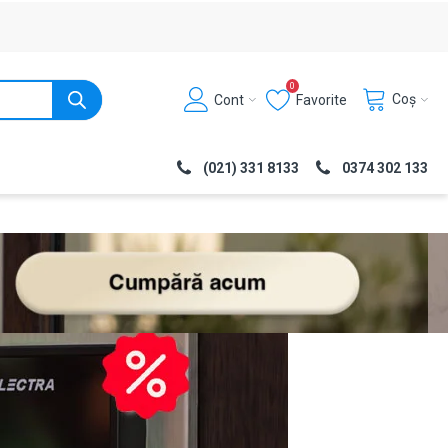
0
Coș
Cont
Favorite
(021) 331 8133
0374 302 133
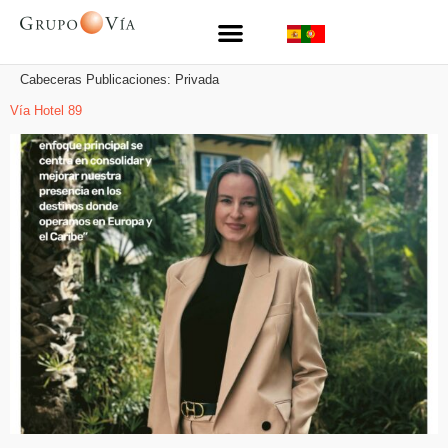
Cabeceras Publicaciones:
Privada
Vía Hotel 89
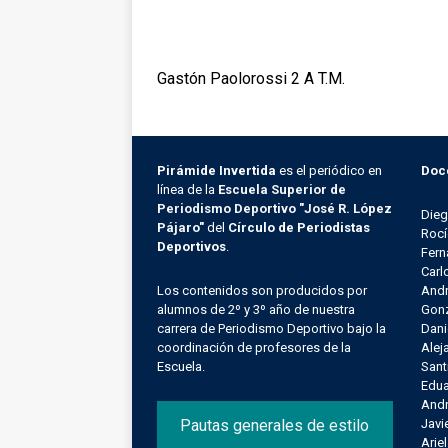
Gastón Paolorossi 2 A T.M.
Pirámide Invertida
es el periódico en
Doc
línea de la
Escuela Superior de
Periodismo Deportivo "José R. López
Die
Pájaro"
del
Círculo de Periodistas
Rocí
Deportivos
.
Fern
Carl
Los contenidos son producidos por
Andr
alumnos de 2º y 3º año de nuestra
Gonz
carrera de Periodismo Deportivo bajo la
Dani
coordinación de profesores de la
Alej
Escuela.
Sant
Edu
Andr
Pautas generales de estilo
Javi
Arie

§ Exercise details
Repeat word for word the part of the items that opens with the line containing "Gastón Paolorossi 2 A T.M." and closes with the final line of the items, both of these lines included.

§ Expected output
Gastón Paolorossi 2 A T.M.
Pirámide Invertida
es el periódico en
Doc
línea de la
Escuela Superior de
Periodismo Deportivo "José R. López
Die
Pájaro"
del
Círculo de Periodistas
Rocí
Deportivos
.
Fern
Carl
Los contenidos son producidos por
Andr
alumnos de 2º y 3º año de nuestra
Gonz
carrera de Periodismo Deportivo bajo la
Dani
coordinación de profesores de la
Alej
Escuela.
Sant
Edu
Andr
Pautas generales de estilo
Javi
Arie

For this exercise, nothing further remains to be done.